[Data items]

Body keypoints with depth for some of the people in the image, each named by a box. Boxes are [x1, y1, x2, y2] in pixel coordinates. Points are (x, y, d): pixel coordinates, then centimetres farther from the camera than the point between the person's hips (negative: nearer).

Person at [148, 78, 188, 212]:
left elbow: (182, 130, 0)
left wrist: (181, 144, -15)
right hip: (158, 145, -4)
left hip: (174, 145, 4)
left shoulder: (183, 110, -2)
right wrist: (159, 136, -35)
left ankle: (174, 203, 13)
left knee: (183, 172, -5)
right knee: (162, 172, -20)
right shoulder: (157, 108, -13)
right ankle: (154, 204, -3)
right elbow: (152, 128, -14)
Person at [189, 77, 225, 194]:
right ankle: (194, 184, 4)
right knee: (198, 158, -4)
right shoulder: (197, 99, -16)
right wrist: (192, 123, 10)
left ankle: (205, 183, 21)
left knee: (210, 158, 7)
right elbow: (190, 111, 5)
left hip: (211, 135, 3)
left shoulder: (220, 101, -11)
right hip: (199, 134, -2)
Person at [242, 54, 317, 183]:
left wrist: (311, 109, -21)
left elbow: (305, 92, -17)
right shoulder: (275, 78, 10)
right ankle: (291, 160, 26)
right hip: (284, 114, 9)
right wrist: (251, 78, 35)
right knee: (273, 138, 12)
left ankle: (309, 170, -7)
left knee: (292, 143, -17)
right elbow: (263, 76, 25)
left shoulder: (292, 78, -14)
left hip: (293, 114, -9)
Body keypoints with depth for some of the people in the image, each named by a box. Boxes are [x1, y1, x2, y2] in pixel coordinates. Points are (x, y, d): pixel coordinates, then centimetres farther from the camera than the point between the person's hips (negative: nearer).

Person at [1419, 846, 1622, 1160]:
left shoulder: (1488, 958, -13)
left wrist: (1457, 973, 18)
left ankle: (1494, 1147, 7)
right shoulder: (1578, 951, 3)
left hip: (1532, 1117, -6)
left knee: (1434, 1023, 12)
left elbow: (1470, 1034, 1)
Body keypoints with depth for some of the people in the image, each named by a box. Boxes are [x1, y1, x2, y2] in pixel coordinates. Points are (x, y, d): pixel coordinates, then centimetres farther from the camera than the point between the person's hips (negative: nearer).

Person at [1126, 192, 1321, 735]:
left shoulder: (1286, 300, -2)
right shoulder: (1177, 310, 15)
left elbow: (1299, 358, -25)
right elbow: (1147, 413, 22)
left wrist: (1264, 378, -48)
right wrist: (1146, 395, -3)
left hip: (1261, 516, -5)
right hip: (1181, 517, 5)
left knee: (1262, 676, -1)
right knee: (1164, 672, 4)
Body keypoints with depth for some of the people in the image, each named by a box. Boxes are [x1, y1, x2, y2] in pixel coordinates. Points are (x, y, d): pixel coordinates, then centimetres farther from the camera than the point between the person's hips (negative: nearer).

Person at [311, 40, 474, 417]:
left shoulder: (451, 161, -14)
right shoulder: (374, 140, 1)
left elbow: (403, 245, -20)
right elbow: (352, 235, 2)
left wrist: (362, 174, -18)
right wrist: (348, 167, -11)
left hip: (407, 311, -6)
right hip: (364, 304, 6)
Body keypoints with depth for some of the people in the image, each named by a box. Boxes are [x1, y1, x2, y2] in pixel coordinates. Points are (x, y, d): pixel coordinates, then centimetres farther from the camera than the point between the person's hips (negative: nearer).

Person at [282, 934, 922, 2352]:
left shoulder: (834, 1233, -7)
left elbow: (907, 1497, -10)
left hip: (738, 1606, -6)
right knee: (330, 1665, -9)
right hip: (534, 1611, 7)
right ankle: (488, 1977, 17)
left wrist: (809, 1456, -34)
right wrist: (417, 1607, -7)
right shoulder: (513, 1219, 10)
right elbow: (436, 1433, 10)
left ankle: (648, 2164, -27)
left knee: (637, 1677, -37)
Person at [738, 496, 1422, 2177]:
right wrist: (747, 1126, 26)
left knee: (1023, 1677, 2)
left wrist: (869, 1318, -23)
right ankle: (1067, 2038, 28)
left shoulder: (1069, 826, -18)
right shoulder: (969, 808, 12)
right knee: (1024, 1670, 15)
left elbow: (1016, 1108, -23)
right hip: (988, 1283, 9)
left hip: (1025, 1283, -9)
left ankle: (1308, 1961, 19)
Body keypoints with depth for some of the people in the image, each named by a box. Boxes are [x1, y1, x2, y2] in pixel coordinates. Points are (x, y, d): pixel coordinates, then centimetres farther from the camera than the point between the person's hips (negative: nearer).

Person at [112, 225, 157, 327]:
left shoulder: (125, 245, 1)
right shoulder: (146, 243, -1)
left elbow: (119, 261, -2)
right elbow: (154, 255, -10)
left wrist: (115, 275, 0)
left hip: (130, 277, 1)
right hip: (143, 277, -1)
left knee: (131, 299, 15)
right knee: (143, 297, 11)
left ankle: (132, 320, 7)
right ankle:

§ **WORK TO COMPLETE**:
Reproduce every one of the entries above word for word, with nothing changed or left out.

§ **SOLUTION TO THE EXERCISE**:
Body keypoints with depth for some of the people in the image, each named by a box. Boxes are [x1, y1, x2, y2] in pixel coordinates. Points are (x, y, d): pixel coordinates, then centimetres farther from the camera than the point between the person's hips (negative: nearer).

Person at [148, 78, 188, 212]:
left elbow: (182, 130, 0)
left wrist: (181, 144, -15)
right hip: (158, 145, -4)
left hip: (174, 145, 4)
left shoulder: (183, 110, -2)
right wrist: (159, 136, -35)
left ankle: (174, 203, 13)
left knee: (183, 172, -5)
right knee: (162, 172, -20)
right shoulder: (157, 108, -13)
right ankle: (154, 204, -3)
right elbow: (152, 128, -14)
Person at [189, 77, 225, 194]:
right ankle: (194, 184, 4)
right knee: (198, 158, -4)
right shoulder: (197, 99, -16)
right wrist: (192, 123, 10)
left ankle: (205, 183, 21)
left knee: (210, 158, 7)
right elbow: (190, 111, 5)
left hip: (211, 135, 3)
left shoulder: (220, 101, -11)
right hip: (199, 134, -2)
Person at [242, 54, 317, 183]:
left wrist: (311, 109, -21)
left elbow: (305, 92, -17)
right shoulder: (275, 78, 10)
right ankle: (291, 160, 26)
right hip: (284, 114, 9)
right wrist: (251, 78, 35)
right knee: (273, 138, 12)
left ankle: (309, 170, -7)
left knee: (292, 143, -17)
right elbow: (263, 76, 25)
left shoulder: (292, 78, -14)
left hip: (293, 114, -9)
Body keypoints with depth for some of the people in the image, each named by a box. Boxes are [x1, y1, x2, y2] in pixel coordinates. Points are (x, y, d): pixel coordinates, then centimetres farther from the camera than the point between the person's hips (negative: nearer).

Person at [1419, 846, 1622, 1160]:
left shoulder: (1488, 958, -13)
left wrist: (1457, 973, 18)
left ankle: (1494, 1147, 7)
right shoulder: (1578, 951, 3)
left hip: (1532, 1117, -6)
left knee: (1434, 1023, 12)
left elbow: (1470, 1034, 1)
Body keypoints with depth for some of the people in the image, each named by a box. Boxes are [x1, y1, x2, y2] in pixel coordinates. Points are (x, y, d): pixel coordinates, then centimetres farther from the camera than the point between the person's hips (negative: nearer).

Person at [1126, 192, 1321, 735]:
left shoulder: (1286, 300, -2)
right shoulder: (1177, 310, 15)
left elbow: (1299, 358, -25)
right elbow: (1147, 413, 22)
left wrist: (1264, 378, -48)
right wrist: (1146, 395, -3)
left hip: (1261, 516, -5)
right hip: (1181, 517, 5)
left knee: (1262, 676, -1)
right knee: (1164, 672, 4)
Body keypoints with depth for some of the people in the image, each named by a box. Boxes are [x1, y1, x2, y2] in pixel coordinates. Points are (x, y, d): pixel coordinates, then centimetres farther from the camera than the point between the person's hips (negative: nearer).

Person at [311, 40, 474, 417]:
left shoulder: (451, 161, -14)
right shoulder: (374, 140, 1)
left elbow: (403, 245, -20)
right elbow: (352, 235, 2)
left wrist: (362, 174, -18)
right wrist: (348, 167, -11)
left hip: (407, 311, -6)
right hip: (364, 304, 6)
Body keypoints with depth for some of the people in the image, each named by a box. Boxes are [x1, y1, x2, y2] in pixel coordinates. Points are (x, y, d): pixel coordinates, then centimetres farther from the camera than the point between the person's hips (negative: nearer).

Person at [282, 934, 922, 2352]:
left shoulder: (834, 1233, -7)
left elbow: (907, 1497, -10)
left hip: (738, 1606, -6)
right knee: (330, 1665, -9)
right hip: (534, 1611, 7)
right ankle: (488, 1977, 17)
left wrist: (809, 1456, -34)
right wrist: (417, 1607, -7)
right shoulder: (513, 1219, 10)
right elbow: (436, 1433, 10)
left ankle: (648, 2164, -27)
left knee: (637, 1677, -37)
Person at [738, 496, 1422, 2177]:
right wrist: (747, 1126, 26)
left knee: (1023, 1677, 2)
left wrist: (869, 1318, -23)
right ankle: (1067, 2038, 28)
left shoulder: (1069, 826, -18)
right shoulder: (969, 808, 12)
right knee: (1024, 1670, 15)
left elbow: (1016, 1108, -23)
right hip: (988, 1283, 9)
left hip: (1025, 1283, -9)
left ankle: (1308, 1961, 19)
Body keypoints with depth for some of the people in the image, each named by a box. Boxes are [x1, y1, x2, y2] in pixel coordinates. Points are (x, y, d): pixel coordinates, then centimetres farther from the camera than the point between the person's hips (negative: nearer).

Person at [112, 225, 157, 327]:
left shoulder: (125, 245, 1)
right shoulder: (146, 243, -1)
left elbow: (119, 261, -2)
right elbow: (154, 255, -10)
left wrist: (115, 275, 0)
left hip: (130, 277, 1)
right hip: (143, 277, -1)
left knee: (131, 299, 15)
right knee: (143, 297, 11)
left ankle: (132, 320, 7)
right ankle:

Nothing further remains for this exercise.